= YOUR INSTRUCTIONS =
The answer must consist only of the lines from the line with "Today, this method" to the line with "2 Samuel 7:1-5. 8-12. 14. 16", both included, exactly as they stand below.
□ □ □ □ □
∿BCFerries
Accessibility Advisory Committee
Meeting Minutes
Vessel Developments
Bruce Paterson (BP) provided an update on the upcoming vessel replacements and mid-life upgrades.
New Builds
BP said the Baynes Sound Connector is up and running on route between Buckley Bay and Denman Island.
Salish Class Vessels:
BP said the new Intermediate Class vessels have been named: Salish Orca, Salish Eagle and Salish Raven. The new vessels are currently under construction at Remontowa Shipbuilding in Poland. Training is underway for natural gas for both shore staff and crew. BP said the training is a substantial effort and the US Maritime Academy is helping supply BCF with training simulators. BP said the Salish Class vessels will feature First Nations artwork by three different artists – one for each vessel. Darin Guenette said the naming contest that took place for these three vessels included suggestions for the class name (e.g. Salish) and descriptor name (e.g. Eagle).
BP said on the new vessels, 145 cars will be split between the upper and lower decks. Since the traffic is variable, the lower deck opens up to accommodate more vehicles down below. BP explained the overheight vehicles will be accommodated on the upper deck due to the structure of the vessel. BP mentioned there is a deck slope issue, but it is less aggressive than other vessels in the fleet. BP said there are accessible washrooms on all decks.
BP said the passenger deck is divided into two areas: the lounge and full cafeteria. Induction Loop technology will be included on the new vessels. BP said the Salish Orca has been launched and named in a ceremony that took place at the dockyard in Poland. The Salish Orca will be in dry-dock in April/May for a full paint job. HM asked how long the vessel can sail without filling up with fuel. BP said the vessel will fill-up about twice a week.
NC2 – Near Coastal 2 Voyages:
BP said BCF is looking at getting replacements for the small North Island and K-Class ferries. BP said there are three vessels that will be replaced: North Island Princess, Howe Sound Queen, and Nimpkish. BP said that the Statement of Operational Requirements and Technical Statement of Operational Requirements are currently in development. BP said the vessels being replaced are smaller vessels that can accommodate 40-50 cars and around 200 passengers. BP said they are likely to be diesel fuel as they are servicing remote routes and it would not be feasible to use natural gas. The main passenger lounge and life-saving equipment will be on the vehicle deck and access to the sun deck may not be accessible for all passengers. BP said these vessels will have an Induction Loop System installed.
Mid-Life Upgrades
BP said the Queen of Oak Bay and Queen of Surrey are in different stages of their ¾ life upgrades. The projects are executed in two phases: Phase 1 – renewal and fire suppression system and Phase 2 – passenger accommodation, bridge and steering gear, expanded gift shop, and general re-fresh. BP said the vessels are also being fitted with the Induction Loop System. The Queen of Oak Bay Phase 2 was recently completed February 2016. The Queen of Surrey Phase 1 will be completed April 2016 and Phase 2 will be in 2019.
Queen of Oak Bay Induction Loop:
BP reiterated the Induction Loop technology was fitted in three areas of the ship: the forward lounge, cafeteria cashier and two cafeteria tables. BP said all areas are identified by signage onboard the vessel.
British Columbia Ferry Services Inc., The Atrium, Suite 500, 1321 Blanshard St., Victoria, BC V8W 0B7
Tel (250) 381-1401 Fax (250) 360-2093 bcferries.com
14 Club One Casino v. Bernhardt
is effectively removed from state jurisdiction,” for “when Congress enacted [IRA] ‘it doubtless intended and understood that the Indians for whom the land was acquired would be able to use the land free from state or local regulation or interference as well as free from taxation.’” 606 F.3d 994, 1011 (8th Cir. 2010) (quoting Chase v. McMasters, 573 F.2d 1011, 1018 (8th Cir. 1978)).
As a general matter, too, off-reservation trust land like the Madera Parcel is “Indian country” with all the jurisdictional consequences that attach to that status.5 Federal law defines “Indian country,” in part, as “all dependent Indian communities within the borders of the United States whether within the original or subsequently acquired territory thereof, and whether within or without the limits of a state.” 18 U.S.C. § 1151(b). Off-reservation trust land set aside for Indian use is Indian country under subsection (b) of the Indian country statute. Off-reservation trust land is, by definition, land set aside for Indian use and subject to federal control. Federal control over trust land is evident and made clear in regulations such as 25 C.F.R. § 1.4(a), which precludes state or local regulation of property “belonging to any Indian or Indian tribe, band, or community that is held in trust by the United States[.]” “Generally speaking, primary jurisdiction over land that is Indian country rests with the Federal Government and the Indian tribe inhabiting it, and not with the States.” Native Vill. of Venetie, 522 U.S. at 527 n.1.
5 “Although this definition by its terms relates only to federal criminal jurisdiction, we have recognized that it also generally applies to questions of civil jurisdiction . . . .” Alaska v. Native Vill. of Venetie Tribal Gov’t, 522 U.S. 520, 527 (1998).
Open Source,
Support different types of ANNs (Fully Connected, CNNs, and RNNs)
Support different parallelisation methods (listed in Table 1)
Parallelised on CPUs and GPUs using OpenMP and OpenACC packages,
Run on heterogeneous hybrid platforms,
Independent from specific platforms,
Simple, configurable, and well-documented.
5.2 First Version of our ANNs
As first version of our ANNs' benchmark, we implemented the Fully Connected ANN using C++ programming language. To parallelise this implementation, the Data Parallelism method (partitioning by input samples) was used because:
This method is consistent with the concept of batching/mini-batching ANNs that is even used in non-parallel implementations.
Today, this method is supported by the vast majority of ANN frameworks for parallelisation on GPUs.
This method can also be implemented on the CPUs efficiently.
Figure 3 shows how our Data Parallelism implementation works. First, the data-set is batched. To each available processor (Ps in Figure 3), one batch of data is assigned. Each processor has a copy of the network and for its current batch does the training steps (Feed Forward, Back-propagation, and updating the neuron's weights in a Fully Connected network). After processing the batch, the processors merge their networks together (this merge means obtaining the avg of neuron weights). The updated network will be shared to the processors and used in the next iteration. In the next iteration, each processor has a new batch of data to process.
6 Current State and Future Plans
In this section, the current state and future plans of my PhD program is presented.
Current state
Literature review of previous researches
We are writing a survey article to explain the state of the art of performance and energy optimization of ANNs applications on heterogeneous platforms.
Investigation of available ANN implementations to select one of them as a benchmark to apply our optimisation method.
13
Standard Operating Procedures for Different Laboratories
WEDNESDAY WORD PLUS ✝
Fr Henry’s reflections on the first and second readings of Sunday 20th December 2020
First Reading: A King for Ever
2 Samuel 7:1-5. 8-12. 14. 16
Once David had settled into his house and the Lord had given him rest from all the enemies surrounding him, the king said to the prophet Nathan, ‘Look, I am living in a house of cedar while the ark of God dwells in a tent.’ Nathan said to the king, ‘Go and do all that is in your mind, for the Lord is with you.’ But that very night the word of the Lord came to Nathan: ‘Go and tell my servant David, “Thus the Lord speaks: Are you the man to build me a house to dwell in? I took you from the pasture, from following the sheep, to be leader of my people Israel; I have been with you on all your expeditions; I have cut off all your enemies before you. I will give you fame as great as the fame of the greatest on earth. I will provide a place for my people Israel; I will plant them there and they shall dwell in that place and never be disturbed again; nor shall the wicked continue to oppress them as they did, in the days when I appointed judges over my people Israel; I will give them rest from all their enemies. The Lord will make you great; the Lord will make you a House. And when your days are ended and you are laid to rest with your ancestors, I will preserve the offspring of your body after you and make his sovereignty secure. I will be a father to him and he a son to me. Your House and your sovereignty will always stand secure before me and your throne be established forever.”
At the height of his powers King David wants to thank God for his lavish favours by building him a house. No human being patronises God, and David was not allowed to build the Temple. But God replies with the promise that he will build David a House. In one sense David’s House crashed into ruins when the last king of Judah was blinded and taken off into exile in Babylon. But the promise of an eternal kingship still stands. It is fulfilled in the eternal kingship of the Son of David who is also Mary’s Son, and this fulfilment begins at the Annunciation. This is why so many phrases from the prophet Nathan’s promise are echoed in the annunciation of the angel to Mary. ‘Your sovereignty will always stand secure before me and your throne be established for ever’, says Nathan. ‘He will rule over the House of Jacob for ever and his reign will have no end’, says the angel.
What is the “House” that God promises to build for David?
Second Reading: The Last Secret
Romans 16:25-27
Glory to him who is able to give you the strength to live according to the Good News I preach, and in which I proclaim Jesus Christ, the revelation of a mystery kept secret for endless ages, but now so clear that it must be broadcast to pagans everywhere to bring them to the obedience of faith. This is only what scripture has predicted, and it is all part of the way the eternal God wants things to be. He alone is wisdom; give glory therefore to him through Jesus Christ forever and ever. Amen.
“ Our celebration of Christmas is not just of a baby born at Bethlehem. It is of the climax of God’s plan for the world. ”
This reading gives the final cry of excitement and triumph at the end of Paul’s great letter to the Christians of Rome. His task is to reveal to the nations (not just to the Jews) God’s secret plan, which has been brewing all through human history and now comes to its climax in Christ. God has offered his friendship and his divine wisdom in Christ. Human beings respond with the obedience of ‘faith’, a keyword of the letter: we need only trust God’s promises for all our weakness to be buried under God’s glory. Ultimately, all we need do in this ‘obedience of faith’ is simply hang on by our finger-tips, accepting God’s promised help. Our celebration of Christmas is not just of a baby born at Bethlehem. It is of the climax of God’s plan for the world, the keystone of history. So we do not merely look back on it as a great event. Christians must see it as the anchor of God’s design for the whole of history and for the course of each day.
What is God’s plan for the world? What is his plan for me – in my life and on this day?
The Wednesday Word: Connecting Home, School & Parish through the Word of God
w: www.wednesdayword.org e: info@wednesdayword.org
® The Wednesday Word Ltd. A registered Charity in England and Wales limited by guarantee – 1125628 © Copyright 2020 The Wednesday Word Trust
□ □ □ □ □
= YOUR RESPONSE =
Today, this method is supported by the vast majority of ANN frameworks for parallelisation on GPUs.
This method can also be implemented on the CPUs efficiently.
Figure 3 shows how our Data Parallelism implementation works. First, the data-set is batched. To each available processor (Ps in Figure 3), one batch of data is assigned. Each processor has a copy of the network and for its current batch does the training steps (Feed Forward, Back-propagation, and updating the neuron's weights in a Fully Connected network). After processing the batch, the processors merge their networks together (this merge means obtaining the avg of neuron weights). The updated network will be shared to the processors and used in the next iteration. In the next iteration, each processor has a new batch of data to process.
6 Current State and Future Plans
In this section, the current state and future plans of my PhD program is presented.
Current state
Literature review of previous researches
We are writing a survey article to explain the state of the art of performance and energy optimization of ANNs applications on heterogeneous platforms.
Investigation of available ANN implementations to select one of them as a benchmark to apply our optimisation method.
13
Standard Operating Procedures for Different Laboratories
WEDNESDAY WORD PLUS ✝
Fr Henry’s reflections on the first and second readings of Sunday 20th December 2020
First Reading: A King for Ever
2 Samuel 7:1-5. 8-12. 14. 16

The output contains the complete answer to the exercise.